### ТЕКСТ УПРАЖНЕНИЯ
------------------------
То, что бывает в общественной и семейной жизни без веры, то происходит и в личной жизни каждого человека. Вера составляет неискоренимую потребность человеческого духа, заставляющую его искать своего Бога, любить Его, стремиться к Нему. «Боже мой!» взывает Давид от лица всего человечества. «Ты – Бог мой. Тебя от ранней зари ищу я; Тебя жаждет душа моя, по Тебе томится плоть моя в земле пустой, иссохшей и безводной» (Пс. 62:1–2). Без веры жить нельзя. Мучительно работать над таким делом, в которое не веришь. Еще мучительнее влачить жизнь без веры в Бога. Где нет веры, там нет и отрады. А где есть вера, там есть и надежда, так как, по апостолу, в вере – основа надежды (Евр. 11:1), а где надежда, там терпение и благодушие в перенесении скорбей и страданий (Евр. 6:12). Посмотрите вы на человека, отрицающего веру, и вы увидите у него страшную пустоту. «Истина, раскрываемая неверием», – говорит один из таких несчастных неверующих, – «есть ужас наводящая истина, обесценивающая жизнь и сменяющая жажду существования желанием положить конец независящему от нас, бессмысленному и бездельному процессу». Неверующий идет вместо истинного пути по распутиям; он отрицает все и этим как бы старается заполнить ту пустоту, которая у него на душе. Следствием пустоты у неверующего является тоска, которая служит почвою для так распространенной в настоящее время эпидемии самоубийств.

Такие люди, без веры в Бога, допускают в своей жизни разного рода пороки. «Для действительно последовательного, неверующего в Бога человека», – справедливо говорит упоминавшийся выше неверующий человек, имевший мужество раскрыть пред всеми пустоту своей души, – «обязательных начал добра не существует; есть только человеческие законы», условные, временные, изменчивые. И вы посмотрите на таких людей. Вы увидите у них разврат вместо целомудрия, жестокость вместо милосердия, отрицание всякой власти вместо повиновения ей, и т.д.

Оно и понятно. Религия – первый и самый надежный страж нравственности. Если в сердце человека свято хранятся религиозные начала, если он боится Бога, тогда совесть его, отражающая в себе голос Божий, не позволит ему отступить от долга и данного Им закона. Если и падет он под давлением каких-либо искушений, то внутренний судья будет преследовать его, и он поспешит к покаянию и исправлению. А если из сердца утрачена или не возращена в нем святая вера, человек лишается всякой нравственной устойчивости и является в положении, полном нескончаемых опасностей и колебаний. Он уподобляется тому человеку, который отчалил от твердого берега и на малой ладье без якоря, кормчего и парусов пустился в безбрежное море: поднимается буря, – ему не на что опереться, и он предается прихоти волн, бушующих вокруг него. Такими волнами для человека, утратившего истинную веру в Бога и страх Божий, являются страсти, рабом которых он становится, творя в огрубении сердца, как говорит апостол, неподобная (Римл. 1:28).
------------------------
(Записи набора данных)
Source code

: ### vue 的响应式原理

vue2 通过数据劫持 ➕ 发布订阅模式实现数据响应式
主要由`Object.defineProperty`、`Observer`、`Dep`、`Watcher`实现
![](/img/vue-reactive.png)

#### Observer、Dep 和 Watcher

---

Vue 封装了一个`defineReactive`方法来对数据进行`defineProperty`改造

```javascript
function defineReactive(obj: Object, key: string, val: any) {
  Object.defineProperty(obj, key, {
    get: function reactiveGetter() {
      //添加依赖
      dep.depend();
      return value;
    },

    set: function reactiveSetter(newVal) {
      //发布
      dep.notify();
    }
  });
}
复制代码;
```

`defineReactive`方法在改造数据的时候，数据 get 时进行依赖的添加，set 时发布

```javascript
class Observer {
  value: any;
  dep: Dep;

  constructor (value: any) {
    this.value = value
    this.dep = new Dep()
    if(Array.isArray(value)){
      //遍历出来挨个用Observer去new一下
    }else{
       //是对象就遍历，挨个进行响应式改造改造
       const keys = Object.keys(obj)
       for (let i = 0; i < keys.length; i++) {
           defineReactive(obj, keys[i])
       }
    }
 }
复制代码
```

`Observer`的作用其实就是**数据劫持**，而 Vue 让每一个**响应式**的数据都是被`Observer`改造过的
------------------------
### ЗАДАНИЕ A
Что в тексте о вере названо первым и самым надежным стражем нравственности?
### ЗАДАНИЕ B
Объясните, опираясь на текст о вере, почему человек, в сердце которого свято хранятся религиозные начала, не отступит от долга.
Данные представляют собой отдельный материал, не связанный с текстом о вере.

### ОТВЕТ A
Религия.

### ОТВЕТ B
Если человек боится Бога, его совесть, отражающая в себе голос Божий, не позволит ему отступить от долга и данного Богом закона. Даже если он падет под давлением искушений, внутренний судья будет преследовать его, и он поспешит к покаянию и исправлению.